La directive relative à la protection des travailleurs contre les risques liés à une exposition à l'amiante - matériau qui a entraîné des ravages dans tous les États- représente un acquis et illustre bien la direction que nous devons emprunter. Un autre texte relatif à la construction et à la rénovation de bâtiments devrait venir la compléter. Là encore, la pénurie de main-d'oeuvre qui affecte le continent doit nous conduire à protéger d'autant plus les travailleurs. Sans prendre position sur le bien-fondé du report de l'âge de départ à la retraite, un tel effort ne peut être exigé sans agir résolument pour améliorer la santé au travail.
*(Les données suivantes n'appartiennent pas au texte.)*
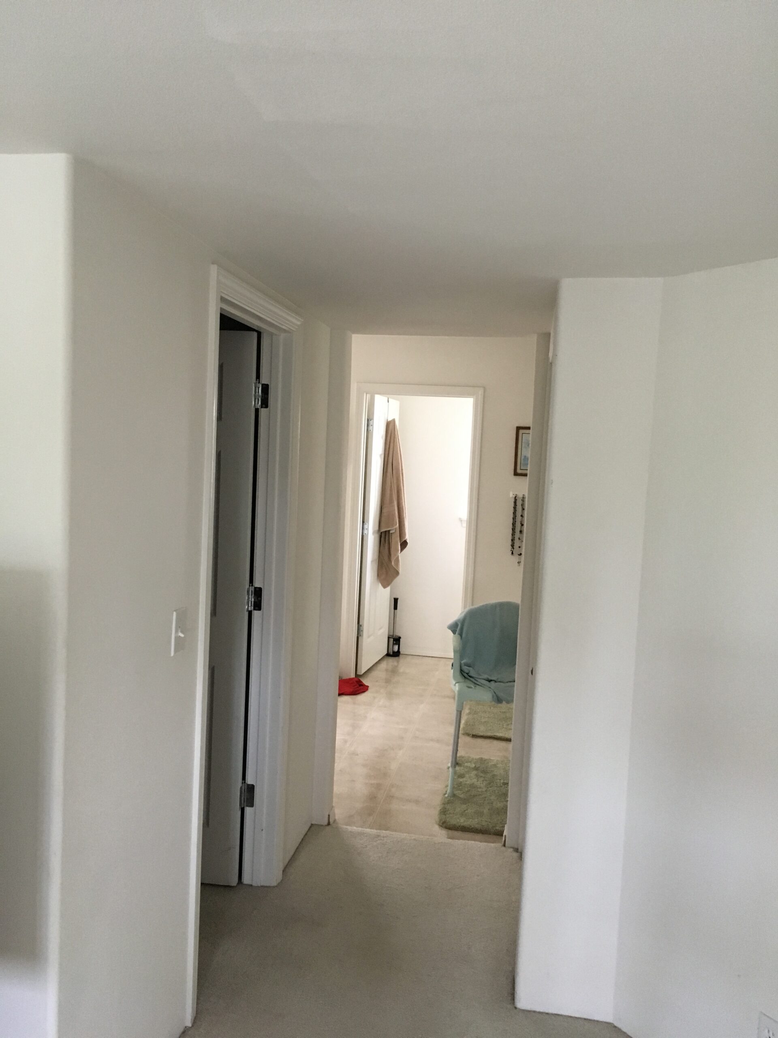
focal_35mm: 29
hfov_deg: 48.2
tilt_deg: -6.0
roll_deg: -1.6
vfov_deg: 61.7
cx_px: 389
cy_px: 519
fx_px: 869
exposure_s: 1/30
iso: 200
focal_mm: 4.15
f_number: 2.2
Si un salarié se retrouve avec une santé dégradée à l'âge de 56 ans en raison de conditions de travail intenables, on ne pourra pas lui demander de rester en poste jusqu'à 67 ans.
Pour ce qui concerne les plateformes, il est bien question de mieux définir les catégories auxquelles appartiennent les travailleurs des plateformes : sont-ils salariés ou indépendants ? Alors que la Commission européenne avait proposé la mise en place de critères européens, nous en sommes revenus à des critères nationaux, certains États se montrant plus frileux que d'autres par crainte de voir leur système remis en cause par la présomption de salariat. Certains d'entre eux ont en effet créé une troisième catégorie, à mi-chemin entre le salarié et l'indépendant.
Ce débat est aussi complexe qu'essentiel, car les droits qui découlent de chacun de ces statuts sont bien différents. Je préférerais pour ma part éviter de scinder le texte en deux, qui constitue un tout englobant le statut des travailleurs et la gestion algorithmique.
Au sujet de l'indemnisation du chômage, nombre de travailleurs frontaliers m'ont paradoxalement fait part de leur opposition à une régulation européenne au motif qu'ils préféraient rester en relation avec l'agence de leur pays d'origine. Dans le cas d'un déménagement, la conservation des droits au chômage est en théorie possible pendant trois mois. Je souligne que les difficultés administratives en la matière relèvent des États membres et non de la Commission européenne : la simplification des démarches leur incombe.